Aim.
Reproduce the entries below with every "legible" changed to "readable" and everything else left as it is.
## start Extracted data
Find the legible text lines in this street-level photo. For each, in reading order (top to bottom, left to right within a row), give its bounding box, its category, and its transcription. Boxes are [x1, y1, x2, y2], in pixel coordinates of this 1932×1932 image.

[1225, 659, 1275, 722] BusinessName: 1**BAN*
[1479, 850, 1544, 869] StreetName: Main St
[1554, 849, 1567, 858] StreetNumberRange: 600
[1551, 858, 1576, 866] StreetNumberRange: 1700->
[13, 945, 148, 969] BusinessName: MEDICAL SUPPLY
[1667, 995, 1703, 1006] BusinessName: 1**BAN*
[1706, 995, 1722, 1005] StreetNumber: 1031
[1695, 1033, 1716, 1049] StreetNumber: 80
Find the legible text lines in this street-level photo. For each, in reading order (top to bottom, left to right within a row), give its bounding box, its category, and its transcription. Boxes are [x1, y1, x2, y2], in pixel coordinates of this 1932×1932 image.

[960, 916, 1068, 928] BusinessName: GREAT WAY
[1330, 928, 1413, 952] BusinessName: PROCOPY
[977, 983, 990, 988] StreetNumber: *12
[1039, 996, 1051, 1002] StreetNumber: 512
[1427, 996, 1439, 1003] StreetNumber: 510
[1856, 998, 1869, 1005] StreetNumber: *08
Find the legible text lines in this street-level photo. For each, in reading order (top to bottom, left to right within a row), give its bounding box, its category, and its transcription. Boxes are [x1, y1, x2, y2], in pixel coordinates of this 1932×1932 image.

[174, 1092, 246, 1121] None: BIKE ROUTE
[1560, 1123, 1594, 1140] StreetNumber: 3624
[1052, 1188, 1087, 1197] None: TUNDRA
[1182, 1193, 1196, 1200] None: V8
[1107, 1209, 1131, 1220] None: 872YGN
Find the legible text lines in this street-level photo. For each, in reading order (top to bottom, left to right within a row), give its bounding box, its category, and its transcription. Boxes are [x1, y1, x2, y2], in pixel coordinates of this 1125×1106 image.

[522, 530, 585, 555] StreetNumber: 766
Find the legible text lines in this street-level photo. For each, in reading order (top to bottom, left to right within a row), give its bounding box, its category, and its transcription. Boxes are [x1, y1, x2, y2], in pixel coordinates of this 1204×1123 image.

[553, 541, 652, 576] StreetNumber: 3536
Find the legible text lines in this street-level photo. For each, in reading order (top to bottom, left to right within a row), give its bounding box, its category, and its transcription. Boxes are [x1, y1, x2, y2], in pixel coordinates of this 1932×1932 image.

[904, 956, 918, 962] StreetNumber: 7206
## end Extracted data
The result.
Find the readable text lines in this street-level photo. For each, in reading order (top to bottom, left to right within a row), give its bounding box, its category, and its transcription. Boxes are [x1, y1, x2, y2], in pixel coordinates of this 1932×1932 image.

[1225, 659, 1275, 722] BusinessName: 1**BAN*
[1479, 850, 1544, 869] StreetName: Main St
[1554, 849, 1567, 858] StreetNumberRange: 600
[1551, 858, 1576, 866] StreetNumberRange: 1700->
[13, 945, 148, 969] BusinessName: MEDICAL SUPPLY
[1667, 995, 1703, 1006] BusinessName: 1**BAN*
[1706, 995, 1722, 1005] StreetNumber: 1031
[1695, 1033, 1716, 1049] StreetNumber: 80
Find the readable text lines in this street-level photo. For each, in reading order (top to bottom, left to right within a row), give its bounding box, its category, and its transcription. Boxes are [x1, y1, x2, y2], in pixel coordinates of this 1932×1932 image.

[960, 916, 1068, 928] BusinessName: GREAT WAY
[1330, 928, 1413, 952] BusinessName: PROCOPY
[977, 983, 990, 988] StreetNumber: *12
[1039, 996, 1051, 1002] StreetNumber: 512
[1427, 996, 1439, 1003] StreetNumber: 510
[1856, 998, 1869, 1005] StreetNumber: *08
Find the readable text lines in this street-level photo. For each, in reading order (top to bottom, left to right within a row), give its bounding box, its category, and its transcription. Boxes are [x1, y1, x2, y2], in pixel coordinates of this 1932×1932 image.

[174, 1092, 246, 1121] None: BIKE ROUTE
[1560, 1123, 1594, 1140] StreetNumber: 3624
[1052, 1188, 1087, 1197] None: TUNDRA
[1182, 1193, 1196, 1200] None: V8
[1107, 1209, 1131, 1220] None: 872YGN
Find the readable text lines in this street-level photo. For each, in reading order (top to bottom, left to right within a row), give its bounding box, its category, and its transcription. Boxes are [x1, y1, x2, y2], in pixel coordinates of this 1125×1106 image.

[522, 530, 585, 555] StreetNumber: 766
Find the readable text lines in this street-level photo. For each, in reading order (top to bottom, left to right within a row), give its bounding box, its category, and its transcription. Boxes are [x1, y1, x2, y2], in pixel coordinates of this 1204×1123 image.

[553, 541, 652, 576] StreetNumber: 3536
Find the readable text lines in this street-level photo. For each, in reading order (top to bottom, left to right within a row), give its bounding box, its category, and its transcription. Boxes are [x1, y1, x2, y2], in pixel coordinates of this 1932×1932 image.

[904, 956, 918, 962] StreetNumber: 7206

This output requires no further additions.